01-11-2006, 06:04 PM
Well, having been someone at City Hall that was reponsible for sending out those "bored city inspectors" ;) Just call your local building department and they'll tell you the maximum height per style of fence allowed, and how close you can build to it.
Outdoor dogs are too much work for me. I love dogs but give me a nice house dog (not a lap dog) that likes a good walk or run each day and I'm happy.
01-11-2006, 10:16 PM
they are free to come in and go outside, except for at night, they are locked in. We only had a problem with the older dog the first few months we were here. I think its just the puppy and the old dog following along. And we can't afford obeidence classes. The hubby just hasn't gotten on the ball to train the puppy, she's too scared of me to really listen. Think she can tell I'm not a dog person.
01-12-2006, 02:46 AM
How about the kids teaching the dogs, assuming they are old enough?
Being friendly and at-ease with dogs (heck animals) are one of those things you learn when young, learn slowly yourself when older, or never learn.
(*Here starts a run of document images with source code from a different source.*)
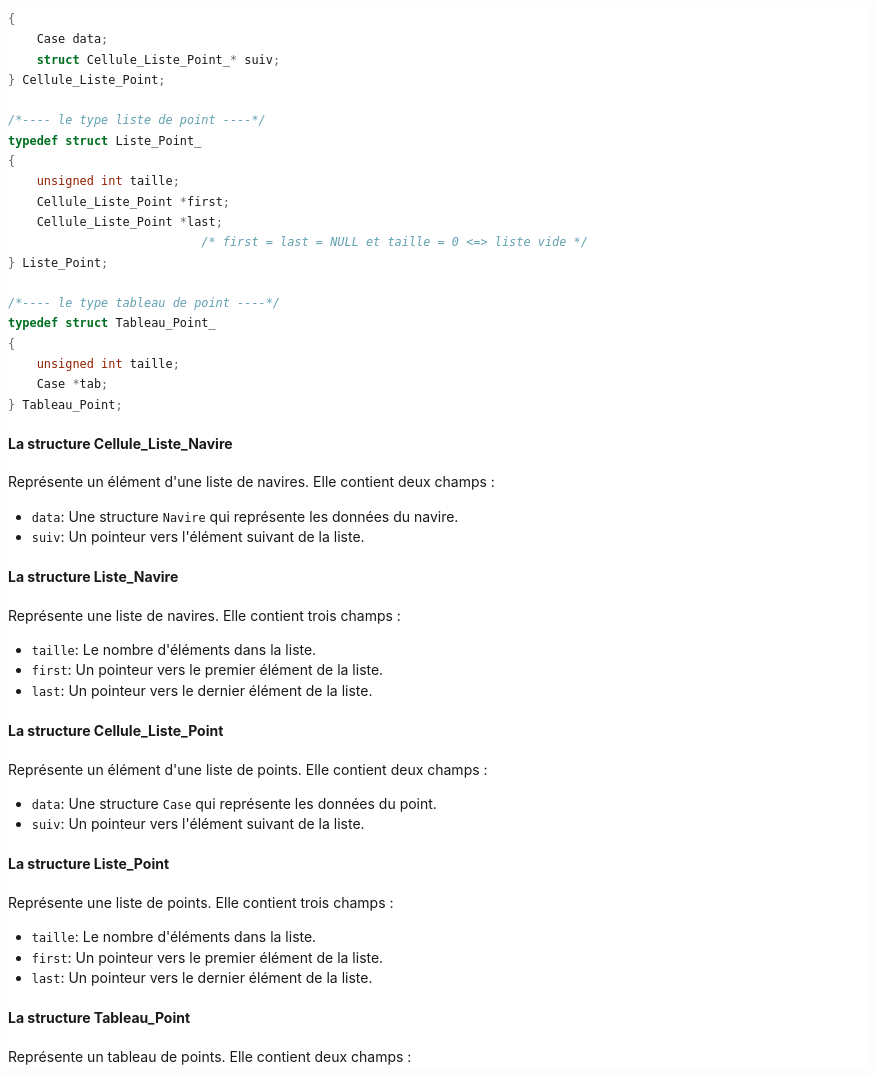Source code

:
 ```c
{
	Case data;   
	struct Cellule_Liste_Point_* suiv; 
} Cellule_Liste_Point;

/*---- le type liste de point ----*/
typedef struct Liste_Point_
{
	unsigned int taille;  
	Cellule_Liste_Point *first; 
	Cellule_Liste_Point *last;  
	                       /* first = last = NULL et taille = 0 <=> liste vide */
} Liste_Point;

/*---- le type tableau de point ----*/
typedef struct Tableau_Point_
{
	unsigned int taille; 
	Case *tab;  
} Tableau_Point;
```

#### **La structure Cellule_Liste_Navire**

Représente un élément d'une liste de navires. Elle contient deux champs :

* `data`: Une structure `Navire` qui représente les données du navire.
* `suiv`: Un pointeur vers l'élément suivant de la liste.

#### **La structure Liste_Navire**

Représente une liste de navires. Elle contient trois champs :

* `taille`: Le nombre d'éléments dans la liste.
* `first`: Un pointeur vers le premier élément de la liste.
* `last`: Un pointeur vers le dernier élément de la liste.

#### **La structure Cellule_Liste_Point**

Représente un élément d'une liste de points. Elle contient deux champs :

* `data`: Une structure `Case` qui représente les données du point.
* `suiv`: Un pointeur vers l'élément suivant de la liste.

#### **La structure Liste_Point**

Représente une liste de points. Elle contient trois champs :

* `taille`: Le nombre d'éléments dans la liste.
* `first`: Un pointeur vers le premier élément de la liste.
* `last`: Un pointeur vers le dernier élément de la liste.

#### **La structure Tableau_Point**

Représente un tableau de points. Elle contient deux champs :
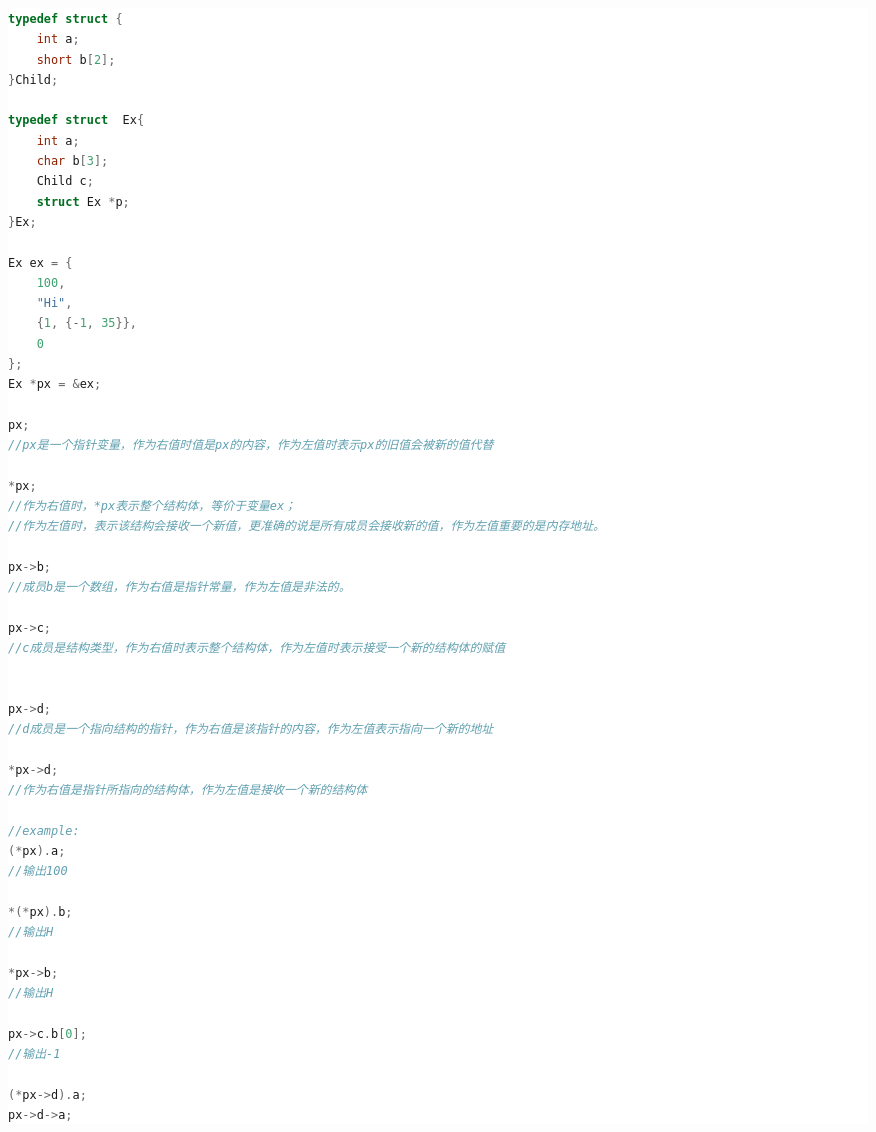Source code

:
 ```c
typedef struct {
    int a;
    short b[2];
}Child;

typedef struct  Ex{
    int a;
    char b[3];
    Child c;
    struct Ex *p;
}Ex;

Ex ex = {
    100,
    "Hi",
    {1, {-1, 35}},
    0
};
Ex *px = &ex;

px;
//px是一个指针变量，作为右值时值是px的内容，作为左值时表示px的旧值会被新的值代替

*px;
//作为右值时，*px表示整个结构体，等价于变量ex；
//作为左值时，表示该结构会接收一个新值，更准确的说是所有成员会接收新的值，作为左值重要的是内存地址。

px->b;
//成员b是一个数组，作为右值是指针常量，作为左值是非法的。

px->c;
//c成员是结构类型，作为右值时表示整个结构体，作为左值时表示接受一个新的结构体的赋值


px->d;
//d成员是一个指向结构的指针，作为右值是该指针的内容，作为左值表示指向一个新的地址

*px->d;
//作为右值是指针所指向的结构体，作为左值是接收一个新的结构体

//example:
(*px).a;
//输出100

*(*px).b;
//输出H

*px->b;
//输出H

px->c.b[0];
//输出-1

(*px->d).a;
px->d->a;
```
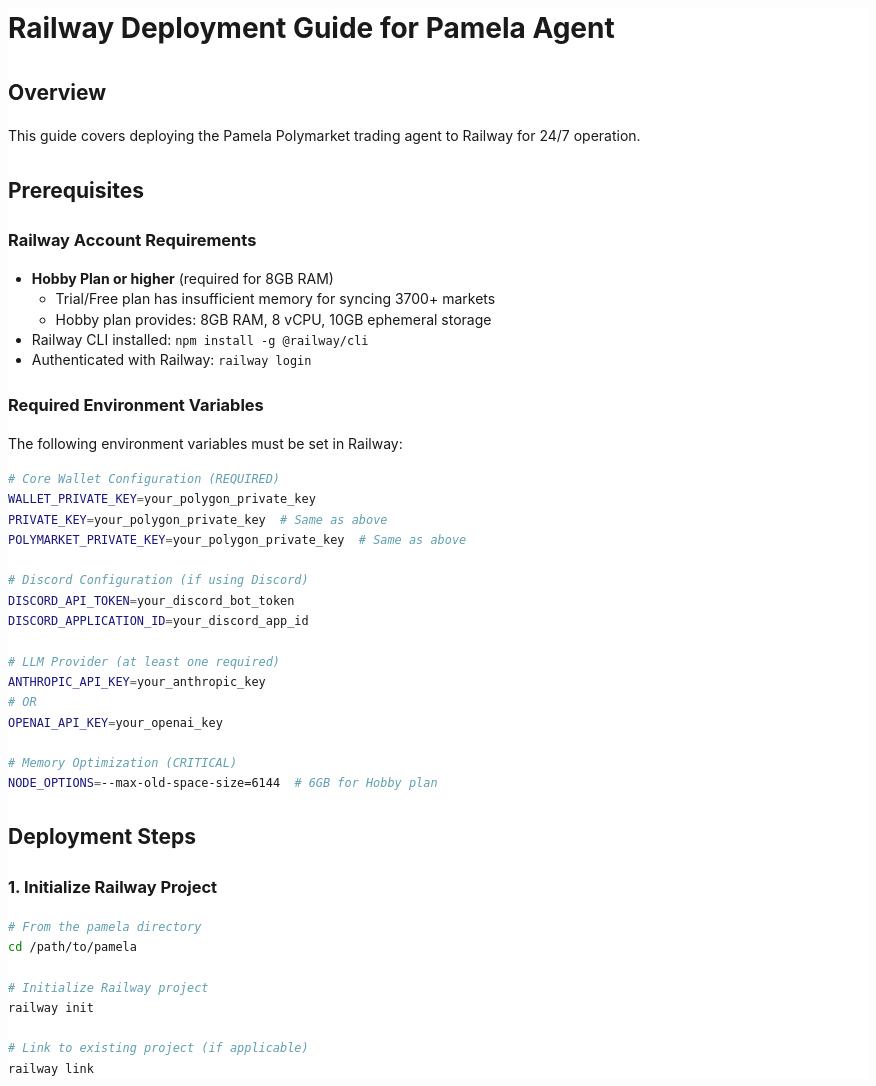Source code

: # Railway Deployment Guide for Pamela Agent

## Overview
This guide covers deploying the Pamela Polymarket trading agent to Railway for 24/7 operation.

## Prerequisites

### Railway Account Requirements
- **Hobby Plan or higher** (required for 8GB RAM)
  - Trial/Free plan has insufficient memory for syncing 3700+ markets
  - Hobby plan provides: 8GB RAM, 8 vCPU, 10GB ephemeral storage
- Railway CLI installed: `npm install -g @railway/cli`
- Authenticated with Railway: `railway login`

### Required Environment Variables
The following environment variables must be set in Railway:

```bash
# Core Wallet Configuration (REQUIRED)
WALLET_PRIVATE_KEY=your_polygon_private_key
PRIVATE_KEY=your_polygon_private_key  # Same as above
POLYMARKET_PRIVATE_KEY=your_polygon_private_key  # Same as above

# Discord Configuration (if using Discord)
DISCORD_API_TOKEN=your_discord_bot_token
DISCORD_APPLICATION_ID=your_discord_app_id

# LLM Provider (at least one required)
ANTHROPIC_API_KEY=your_anthropic_key
# OR
OPENAI_API_KEY=your_openai_key

# Memory Optimization (CRITICAL)
NODE_OPTIONS=--max-old-space-size=6144  # 6GB for Hobby plan
```

## Deployment Steps

### 1. Initialize Railway Project

```bash
# From the pamela directory
cd /path/to/pamela

# Initialize Railway project
railway init

# Link to existing project (if applicable)
railway link
```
Actually, a puppy is a great time to get used to a dog and discover a bond with an animal.
The shock is more mildly annoying than actual hurting (of course, i should try it out), but to back myself up on this, I HAVE been shocked as a kid, but I wasn't grounded (was an accident). Anyway!, Mina does have a good point about that type of fence.
Well, you either draw up some sort of legal agreement with your neighbor and start on the fence, Do-it-Yourself over time, or put the dogs inside when you are at work (garage?) and let them run in the afternoons. If you think your husband can handle it, wait for him, but try to control dem dogs. :) Best to handle it yourself and/or with his knowledge via phone, but up to you for the moment.